Strengths: - This paper formally defines the consistency of a classifier and investigates the benefits of ensemble approaches for improving consistency. The concept of consistency has been discussed, but not many works have systemically defined it and performed a theoretical and empirical assessment of it. This is an interesting and timely appropriate problem for improving the trustworthiness of DL. - The proposed method is intuitive and built on clear theoretical motivation.

Weaknesses: - The proposed method is not significantly powerful than the ExtBagging in terms of accuracy and consistency. - In table 2, ACC and CON seem to be correlated with each other. Comparison with methods having similar accuracy with DynSnap but significantly lower consistency than DynSnap will be more interesting and help to support the usefulness of the consistency measure. Based on the current experimental results itself, CON seems to be redundant in evaluating ensemble approaches because ACC and CON seem to be correlated.

Correctness: Yes.

Clarity: Yes.
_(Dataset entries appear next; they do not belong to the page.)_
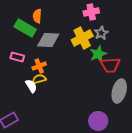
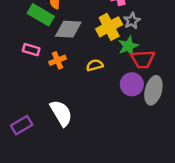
yellow semicircle: (39, 79) -> (95, 65), moved
white semicircle: (31, 86) -> (61, 113), moved, size x1.6
purple circle: (98, 121) -> (132, 84), moved

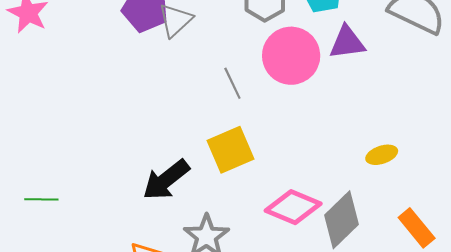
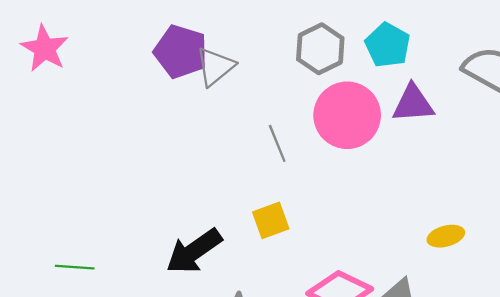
yellow square: (231, 150) -> (271, 220), size x0.7
green line: (41, 199) -> (75, 267), moved

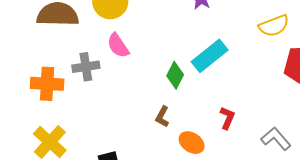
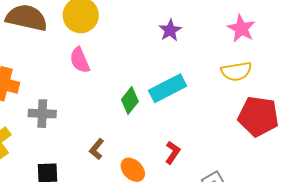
gray cross: (86, 67) -> (42, 114), moved
brown L-shape: (162, 117) -> (97, 149), moved

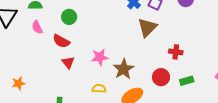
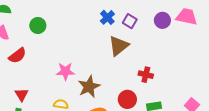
red semicircle: (61, 41) -> (17, 56), moved, turned -72
red triangle: (68, 62) -> (22, 95), moved

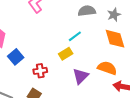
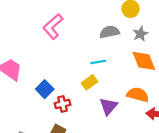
cyan line: (75, 36) -> (98, 62), turned 32
blue square: (16, 57) -> (45, 89), moved

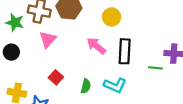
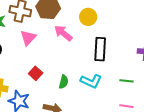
pink arrow: (96, 46) -> (63, 33), moved
green line: (155, 68) -> (127, 81), moved

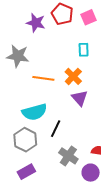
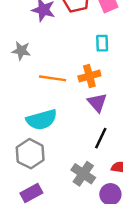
gray star: (18, 56) -> (21, 51), size x0.7
orange cross: (73, 76) -> (89, 76), turned 30
black line: (56, 129) -> (101, 138), moved

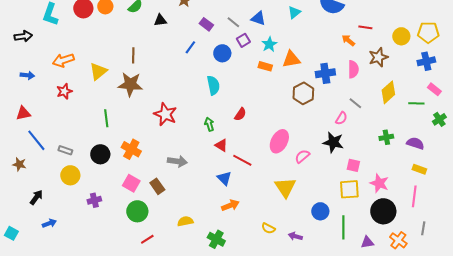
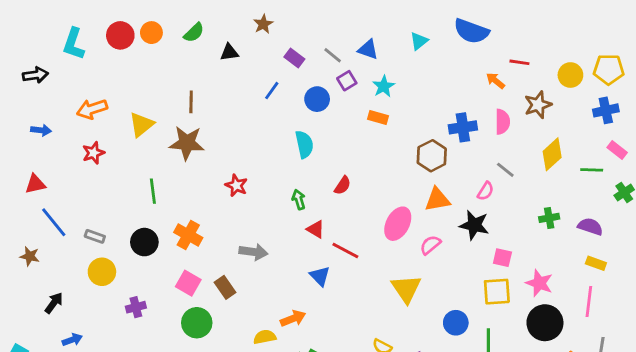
orange triangle: (291, 59) -> (437, 200), moved
red star: (165, 114) -> (236, 185), size x0.7
orange arrow: (230, 205) -> (293, 318), moved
This paper is very well written. - New terms are clearly defined. - The scope of the paper is well clarified.

Relation to Prior Work: Yes.

Reproducibility: Yes

Additional Feedback: - Generalization of consistency: Do the theoretical findings work correctly when any other distance measure is used to define consistency? Minor: (1) Table 2: Bold the highest hits (2) Provide more details about the replication results. How many replications did the author perform?


Review 4

Summary and Contributions: The paper formally defines and studies ‘consistency’ and ‘correct-consistency’ in the context of periodic retraining of deployed model where the outputs from successive generation might not agree on the correct labels assigned to the same input. Authors presents an ensemble-based technique to improve ‘consistency’ and ‘correct-consistency’, provide a theoretical explanation and validate the proposed approach on several datasets.
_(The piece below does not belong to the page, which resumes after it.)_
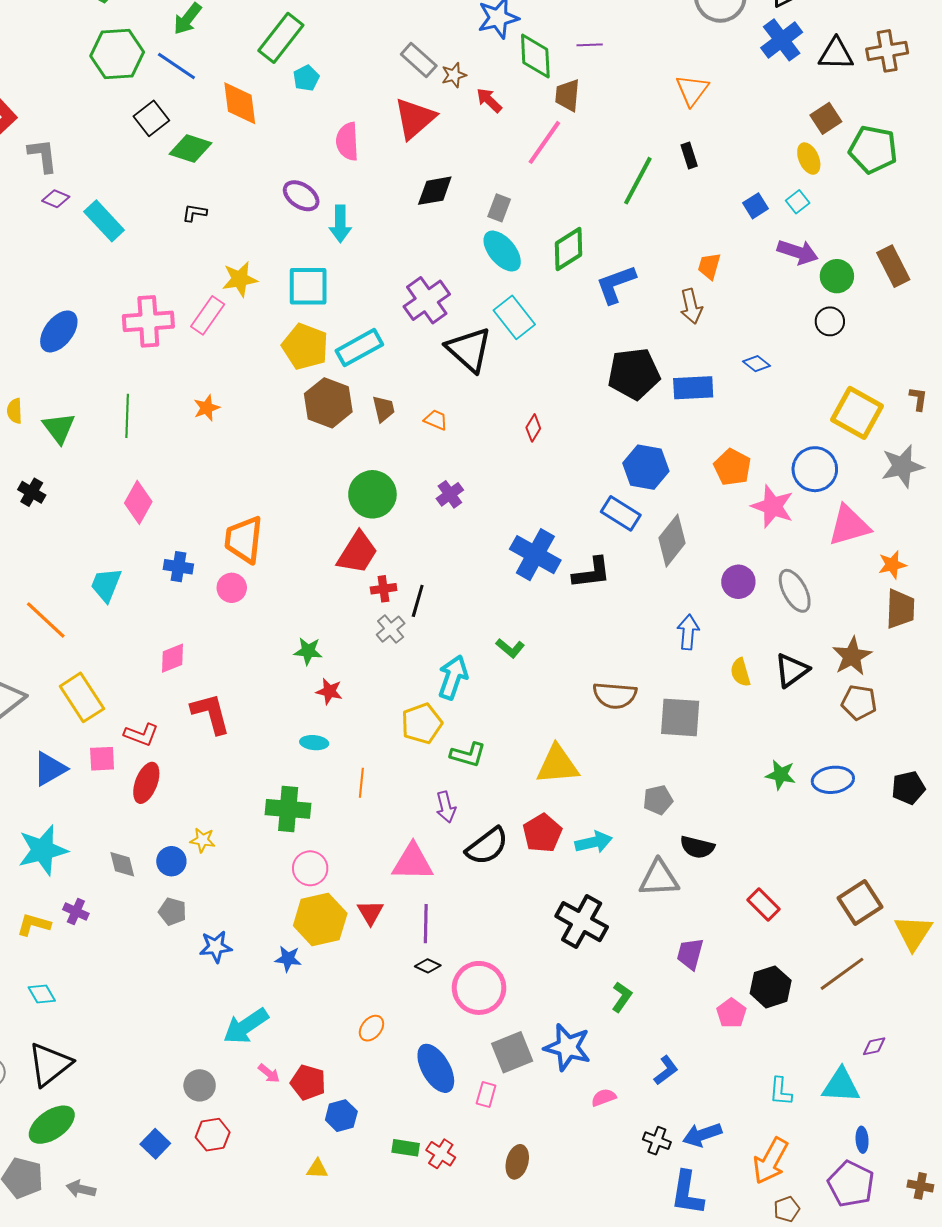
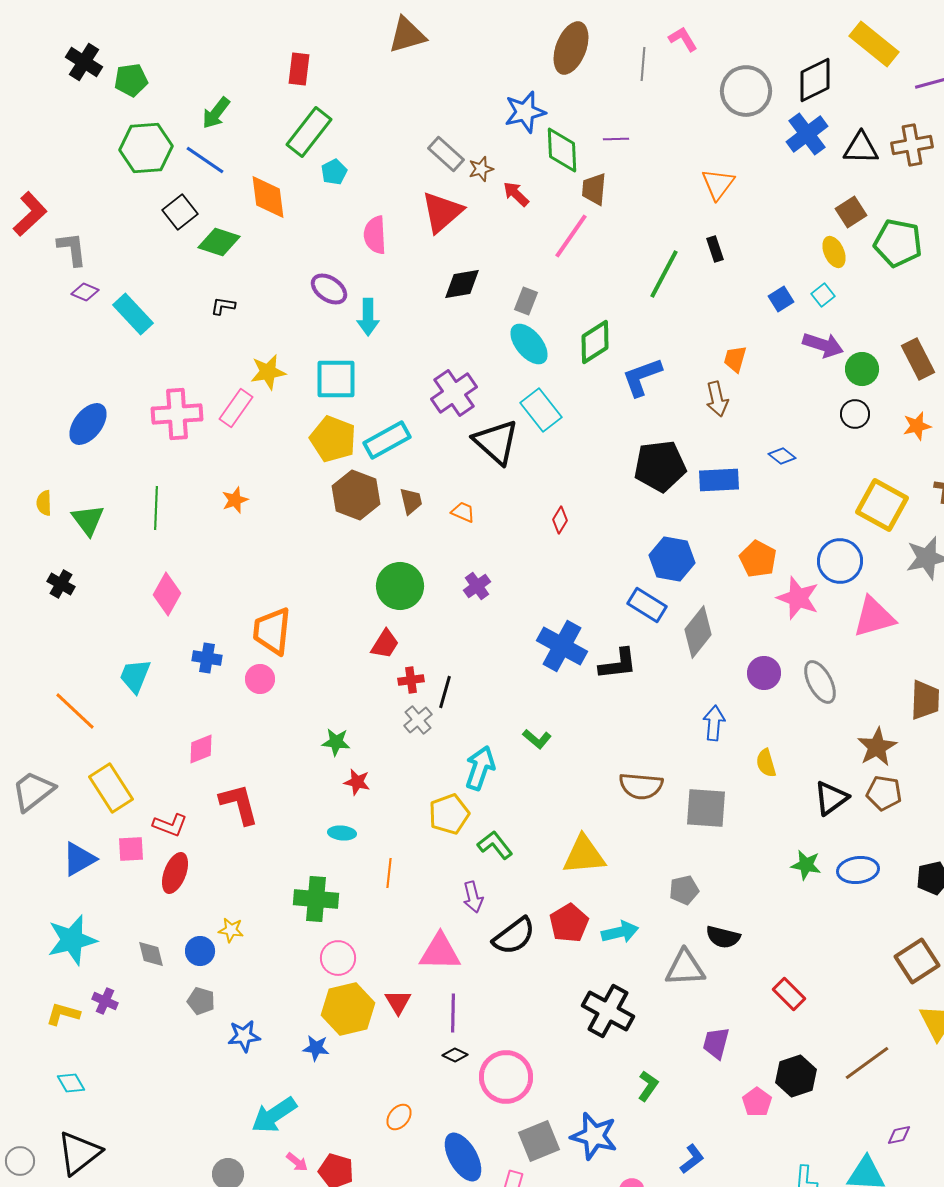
red trapezoid: (357, 553) -> (385, 644), size x0.7
orange star: (892, 565) -> (917, 426), moved
black triangle: (792, 670) -> (831, 798), moved
green L-shape: (468, 755) -> (495, 845), turned -144
brown square: (860, 902) -> (917, 961), moved

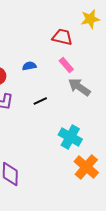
Strengths: The paper formally defines and tackles the ‘consistency’ and ‘correct-consistency’ of a model over successive generation. It is an important problem to solve since consistent model behavior is important to increase user’s trust. These terms are well defined with appropriate examples. Author gives a theoretical justification of why ensemble-based techniques increase ‘consistency’ and ‘correct-consistency’ and validate these theorems by extensive experiments on three datasets. Based on the theoretical justification authors propose a novel ensemble-based technique to improve ‘correct-consistency’ and compared to a bagging approach in which ensemble models are trained from the scratch with random initialization and shuffle of the data. The proposed approach is able to achieve comparable correct-consistency with much lesser training time.

Weaknesses: Motivation behind some parts of the proposed approach is not clearly mentioned. For example, it is not mentioned why having learning rate scheduling was important. Also, having an ablation to understand contribution of these component might help in understanding the proposed approach better. Authors did not discuss how does the theoretical justification work in a setting where training data distribution changes over successive model generations. In empirical evaluation they have taken this factor into the account though.

Correctness: The claims and empirical methodology used in the paper are correct.

Clarity: The paper is well written and the proposed technique and experimentations are easy to understand.

Relation to Prior Work: There is not much prior work in the direction of ‘correct-consistency’ but authors do mention related prior work related to reproducibility and ensemble-based approaches in deep learning.